### [WHAT THE TASK REQUIRES]
Starting at the beginning of the rows and ending at the line that contains "[942, 0, 1142, 106] None: OD", write those lines out again with "street-level" replaced by "street-view". Change nothing else, and omit the pictures.

### [LISTED RECORDS]
* begin *
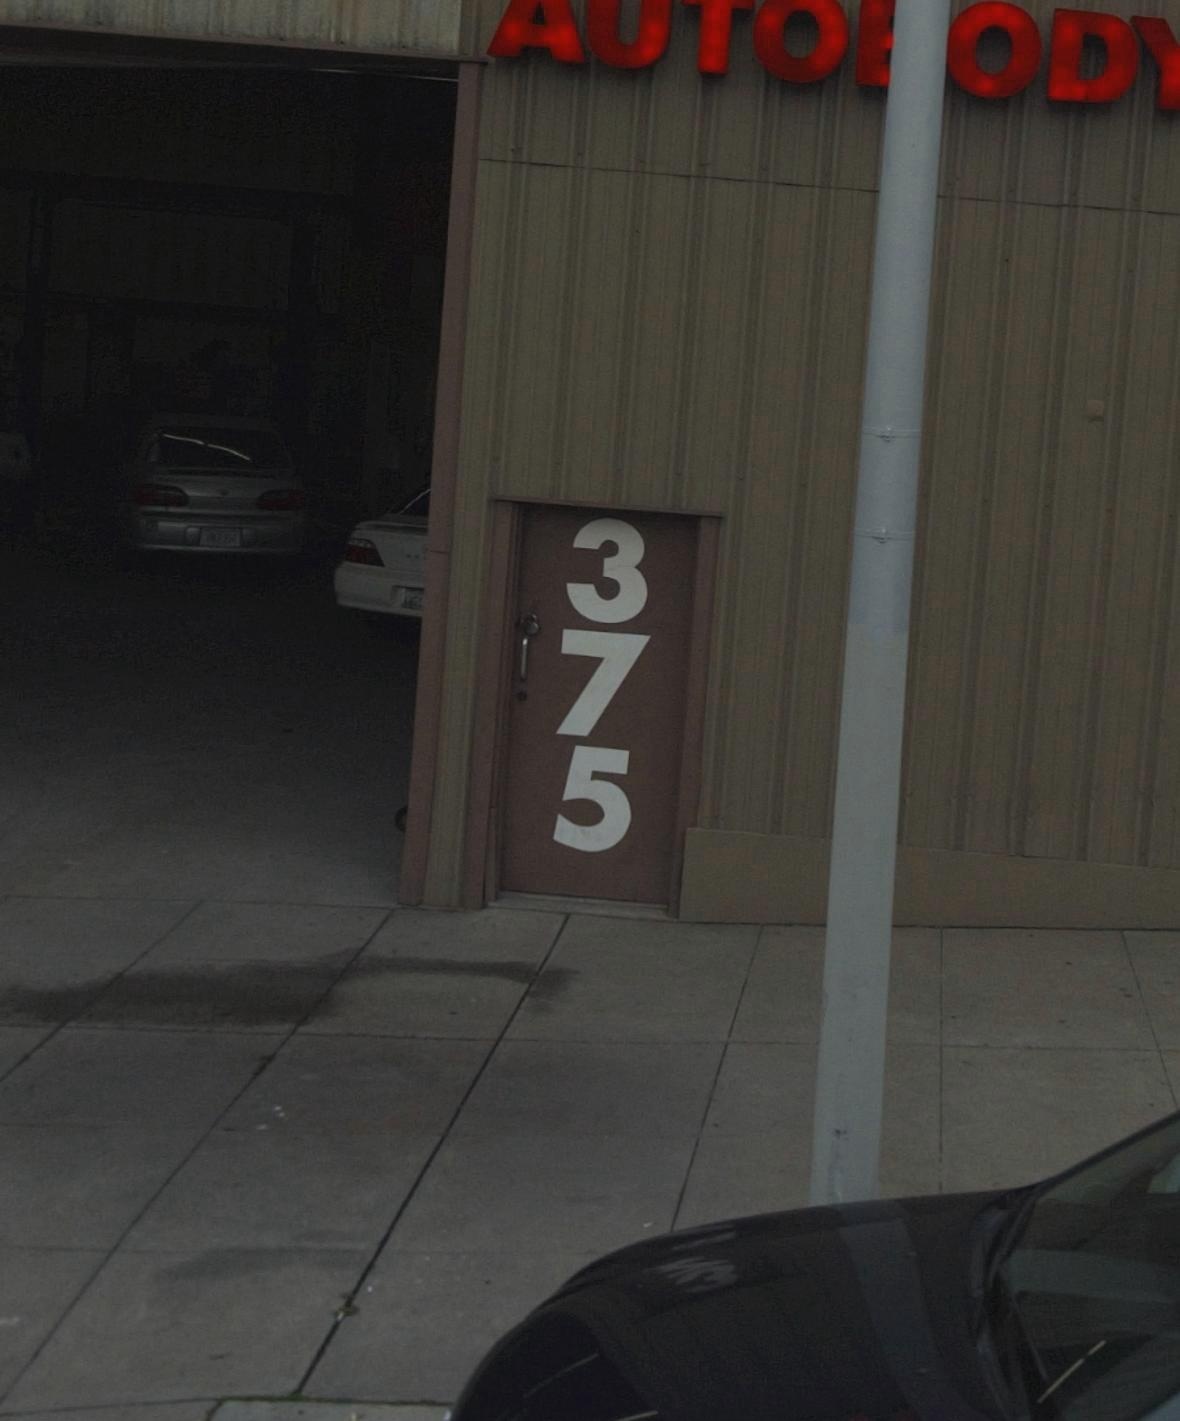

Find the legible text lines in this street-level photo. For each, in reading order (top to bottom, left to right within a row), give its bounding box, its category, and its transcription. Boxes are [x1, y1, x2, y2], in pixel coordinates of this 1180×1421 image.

[942, 0, 1142, 106] None: OD
[550, 516, 652, 856] StreetNumber: 375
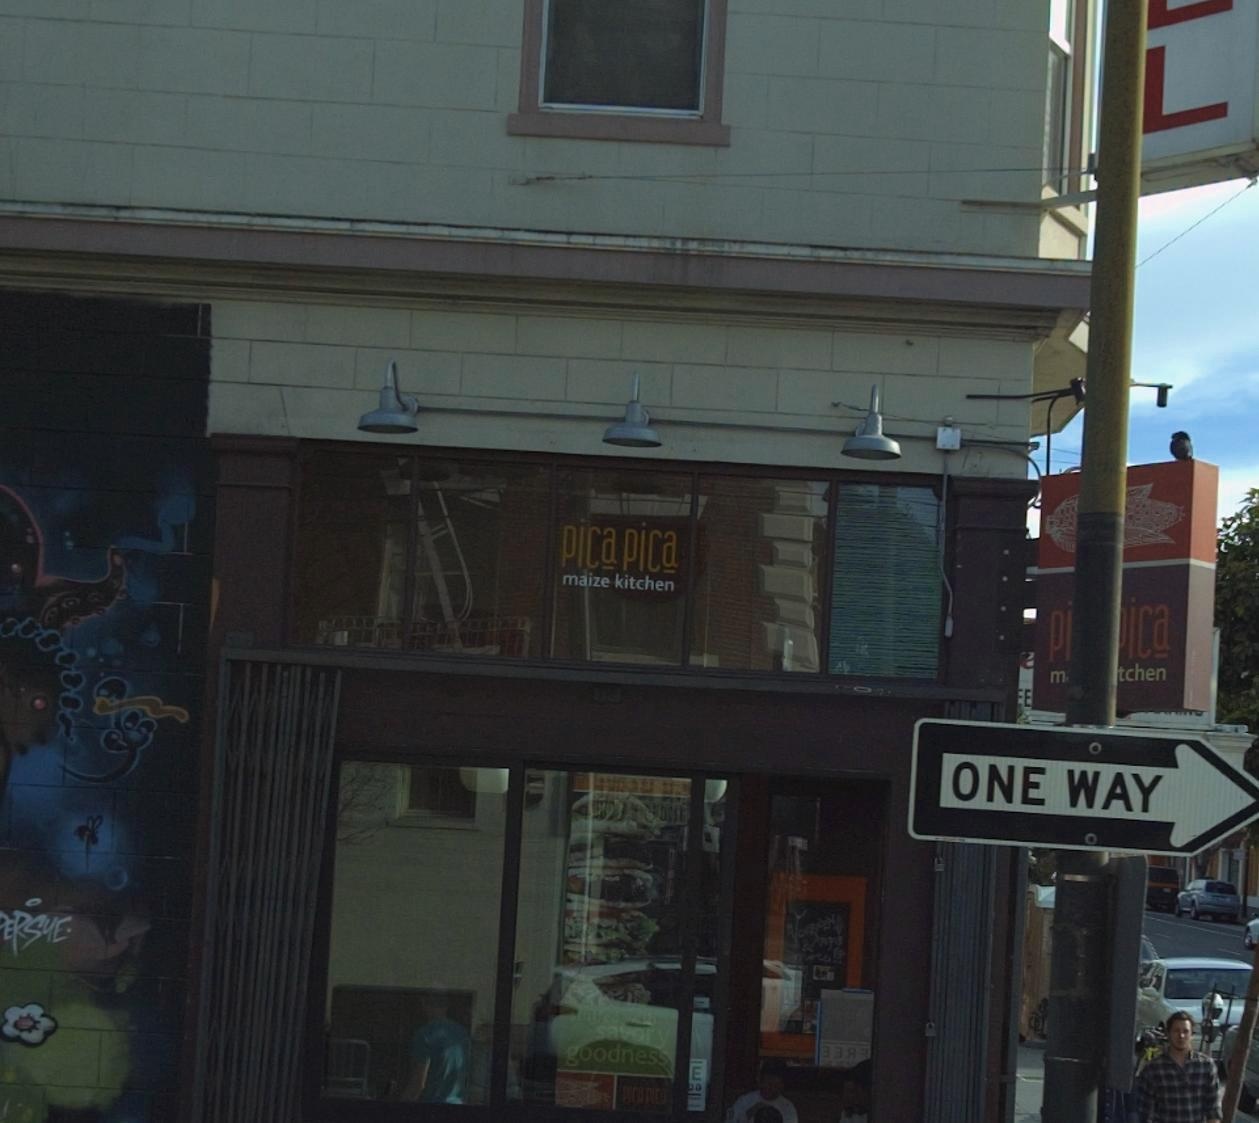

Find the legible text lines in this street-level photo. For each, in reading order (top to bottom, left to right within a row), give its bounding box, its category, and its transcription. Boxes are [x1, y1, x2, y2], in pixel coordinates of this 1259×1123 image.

[1138, 39, 1234, 140] None: L
[558, 515, 684, 577] BusinessName: PiCa PiCa
[560, 570, 678, 594] BusinessName: maize kitchen
[1044, 594, 1081, 667] BusinessName: Pi
[1124, 591, 1174, 663] BusinessName: iCa
[1047, 667, 1072, 686] BusinessName: m
[1114, 661, 1171, 684] BusinessName: tchen
[1022, 685, 1036, 710] None: E
[947, 757, 1170, 817] None: ONE WAY
[1, 908, 75, 961] None: ERSUE
[592, 1021, 675, 1052] None: savory
[562, 1041, 672, 1069] None: goodness
[690, 1064, 705, 1082] None: E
* end *
### [EXERCISE RESULT]
Find the legible text lines in this street-view photo. For each, in reading order (top to bottom, left to right within a row), give its bounding box, its category, and its transcription. Boxes are [x1, y1, x2, y2], in pixel coordinates of this 1180×1421 image.

[942, 0, 1142, 106] None: OD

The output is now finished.